2

I'm currently loading in my data with one single dataset class. Within the dataset, I split the train, test, and validation data separately. For example:

class Data():
    def __init__(self):
        self.load()

    def load(self):
        with open(file=file_name, mode='r') as f:
            self.data = f.readlines()

        self.train = self.data[:checkpoint]
        self.valid = self.data[checkpoint:halfway]
        self.test = self.data[halfway:]

Many of the details have been omitted for the sake of readability. Basically, I read in one big dataset and make the splits manually.

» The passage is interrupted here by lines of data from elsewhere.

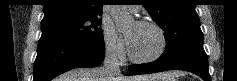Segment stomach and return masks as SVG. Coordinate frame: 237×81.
I'll return each mask as SVG.
<instances>
[{"instance_id":"1","label":"stomach","mask_w":237,"mask_h":81,"mask_svg":"<svg viewBox=\"0 0 237 81\" xmlns=\"http://www.w3.org/2000/svg\"><path fill=\"white\" fill-rule=\"evenodd\" d=\"M152 81H169V80H167V79H165V78H158V79H154V80H152Z\"/></svg>"}]
</instances>
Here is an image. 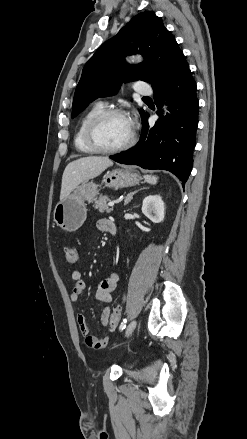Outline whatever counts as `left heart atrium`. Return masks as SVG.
I'll return each mask as SVG.
<instances>
[{
	"mask_svg": "<svg viewBox=\"0 0 247 439\" xmlns=\"http://www.w3.org/2000/svg\"><path fill=\"white\" fill-rule=\"evenodd\" d=\"M129 124L131 126V128L133 127V121L129 119Z\"/></svg>",
	"mask_w": 247,
	"mask_h": 439,
	"instance_id": "obj_1",
	"label": "left heart atrium"
}]
</instances>
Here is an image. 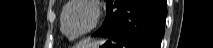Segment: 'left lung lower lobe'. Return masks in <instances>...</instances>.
Segmentation results:
<instances>
[{"mask_svg": "<svg viewBox=\"0 0 213 48\" xmlns=\"http://www.w3.org/2000/svg\"><path fill=\"white\" fill-rule=\"evenodd\" d=\"M166 12V0H110L105 21L93 36L126 48H159Z\"/></svg>", "mask_w": 213, "mask_h": 48, "instance_id": "obj_1", "label": "left lung lower lobe"}]
</instances>
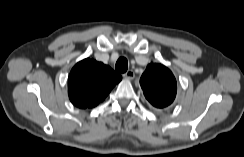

My question is arising from how to override the __len__ method when the lengths of my train, valid, and test data all differ?

The reason I want to do this is because I want to keep the split data in one single class, and I also want to create separate Dataloaders for each, and so something like:

def __len__(self):
    return len(self.train)

wouldn't be appropriate for self.test and self.valid.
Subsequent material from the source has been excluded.